My research focus, autism, affects people and their ability to function in different ways across the spectrum. For those who have mild-to-moderate autism and are considered “high functioning,” many do incredibly well intellectually, but still often fare poorly at life. We see these people not going to college and not living independently at the rates you would expect they could.
In fact, the vast majority of students with autism do not go to college, and actually have one of the lowest college enrollment rates across all disability categories and the general population.
With my background in behavior and mental health, I am interested in how to help solve this problem.
Around five years ago, I got together with fellow SRI Education researchers, Jose Blackorby, Mary Wagner, and Xin Wei, to see if we couldn’t use an amazing SRI resource to answer some questions about autism. That resource, the National Longitudinal Transition Study-2 (NLTS2), conducted by SRI for the U.S. Department of Education, collected data from more than 11,000 high school students receiving special education services. Approximately 1,100 of these students received special education services in the autism category.

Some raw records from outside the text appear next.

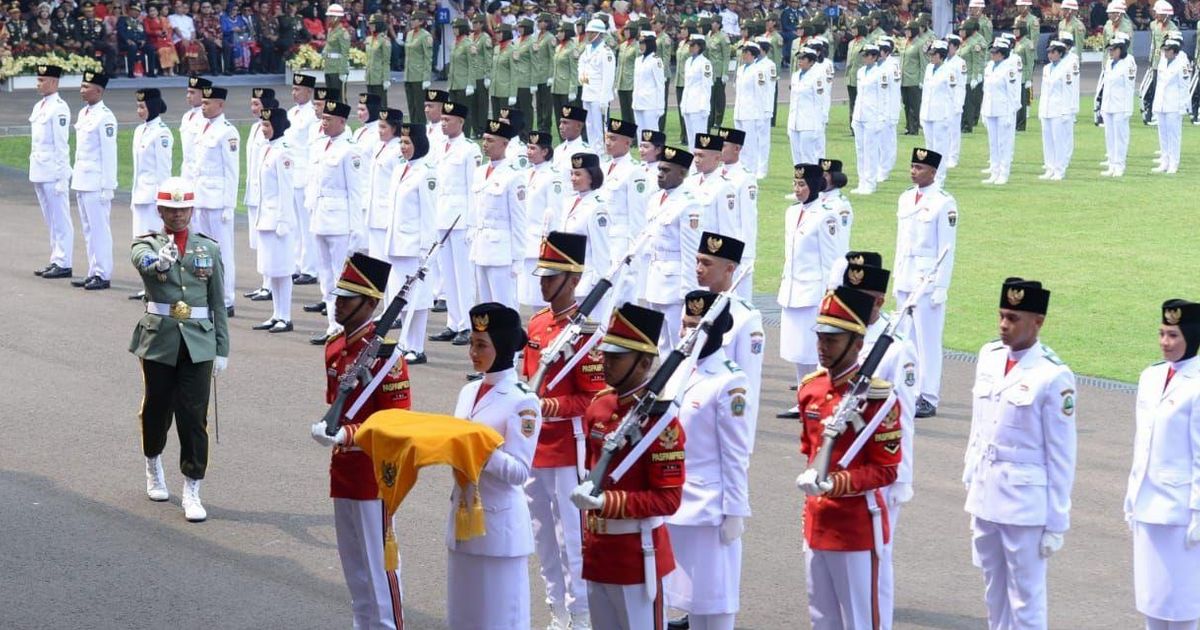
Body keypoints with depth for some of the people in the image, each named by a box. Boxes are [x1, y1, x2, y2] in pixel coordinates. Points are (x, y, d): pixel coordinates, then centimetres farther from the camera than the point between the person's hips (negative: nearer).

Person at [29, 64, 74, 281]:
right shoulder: (39, 107, 15)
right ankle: (56, 261, 19)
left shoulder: (59, 108, -11)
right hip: (39, 172, 9)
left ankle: (63, 264, -2)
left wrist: (60, 176, -16)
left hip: (53, 173, -9)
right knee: (51, 220, 13)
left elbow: (61, 144, -14)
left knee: (60, 220, -5)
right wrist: (34, 169, 17)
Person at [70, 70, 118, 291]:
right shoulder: (83, 113, 13)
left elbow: (109, 153, -14)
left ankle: (102, 275, -1)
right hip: (82, 180, 9)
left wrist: (107, 186, -15)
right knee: (88, 229, 12)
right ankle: (93, 272, 18)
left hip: (96, 181, -9)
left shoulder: (105, 117, -13)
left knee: (99, 228, -5)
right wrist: (75, 172, 18)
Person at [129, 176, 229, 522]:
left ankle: (192, 491, 0)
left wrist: (222, 349, 7)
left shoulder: (209, 248, 7)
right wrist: (160, 261, -49)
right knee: (157, 408, 12)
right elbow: (141, 259, -26)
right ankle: (153, 466, 39)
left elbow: (218, 303, 10)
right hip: (159, 338, -1)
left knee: (194, 415, -5)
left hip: (198, 342, 1)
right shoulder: (147, 244, 1)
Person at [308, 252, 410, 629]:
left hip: (373, 471, -8)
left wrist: (346, 435, -27)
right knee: (353, 562, 16)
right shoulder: (335, 347, 7)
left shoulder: (385, 352, -18)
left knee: (378, 561, 0)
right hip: (342, 468, 8)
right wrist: (325, 426, 3)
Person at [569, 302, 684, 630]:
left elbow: (668, 499, -19)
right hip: (597, 551, 8)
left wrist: (604, 502, -26)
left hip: (637, 553, -7)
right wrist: (588, 538, 17)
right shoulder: (599, 407, 4)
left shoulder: (659, 420, -18)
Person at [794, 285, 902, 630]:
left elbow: (886, 470, -16)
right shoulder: (810, 389, 5)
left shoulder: (875, 396, -17)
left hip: (857, 527, -7)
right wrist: (811, 480, 11)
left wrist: (834, 484, -25)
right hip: (817, 523, 7)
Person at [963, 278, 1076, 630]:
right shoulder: (989, 356, 6)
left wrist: (1056, 523, -9)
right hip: (984, 495, 6)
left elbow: (1061, 455, -10)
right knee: (994, 593, 15)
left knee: (1025, 598, 1)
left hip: (1025, 501, -6)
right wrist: (970, 478, 16)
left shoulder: (1053, 376, -13)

In the last four years, with grant-funded support from the National Science Foundation and the Department of Education’s Institute of Education Sciences, SRI Education colleagues and I have completed 12 studies focused on education-based supports and services to support transition-age youth and young adults with autism.
Our first major finding, which led us to many other questions, was that 34 percent of people who have autism and attend college end up being Science, Technology, Engineering or Math (STEM) majors, which is significantly higher than any other disability group and much higher than the general population, which is closer to about 20 percent.
We then considered the ways that high school students with autism could get into and succeed in college. Among other things, we found that giving these students some ownership of their high school individualized education plans (IEP) – for instance, being actively involved in the IEP process and indicating a desire to go to college as one of their transition goals – were instrumental in getting them into college.
When it comes to actually completing college and getting their degree, one of our most important findings is that two-year colleges are more effective for students with autism than four-year colleges, especially for those who are majoring in STEM fields. Not only are they more likely to complete their associate’s degree in community college, but those who start out with community college are also more likely to transfer to a four-year college.
Some of our recent research has focused on how young adults transition into the workforce. A lot of autism research hasn’t addressed this topic yet, at least not with the magnitude of data that we are looking at. We have started looking at job prospects for college graduates with autism, and we have found a good news/bad news situation.
The bleak aspect is that we have found, as suspected, that young adults with autism aren’t doing so well even if they graduate from college. They have the greatest difficulty of any disability group to get employment and to stay employed.
However, the good news is that people with autism who are able to reach out and receive support from others – vocational rehabilitation services, family members, or potential employers – seem to do much better at getting jobs, receiving workplace accommodations at jobs and exhibiting pretty high rates of job satisfaction.
At the same time that we have been uncovering all this new insight into how people with autism fare as they transition from childhood to adulthood, I am always thinking: “It is great that we are making all these discoveries, but I wonder if there is anything we can do as developers to actually provide support for individuals with autism and their families and caregivers?”
It is really exciting to think that our research at SRI could be turned into tools to meet the needs of people with autism, whether for school, career or daily living.
As researchers, we have the opportunity to support learning for people with autism, recognizing that for a lot of them, learning isn’t about intellectually understanding the material, it’s more about how to self-regulate, for example, if they are frustrated. We are thinking about ways to develop technology to address how large a role emotion plays a part in learning for people with autism. What are the things we can create that could recognize inappropriate behavior—such as decreasing levels of engagement, boredom, confusion and frustration—and give them real time support, such as self-regulation tips to breathe, take a step back, work on another problem? These are some of the responses we may take for granted, but could really help those with autism to think more clearly and move forward with their learning.
The work that we do has applications that go beyond autism as well, but for now I feel excited and confident that we have the potential to impact the landscape for people with autism.
Some materials for this publication are based upon work supported by the National Science Foundation under Grant No. 1130088 and the U.S. Department of Education’s Institute of Education Sciences, award number R305A1200012. The views expressed herein do not necessarily represent the views, positions or polices of the National Science Foundation or the U.S. Department of Education.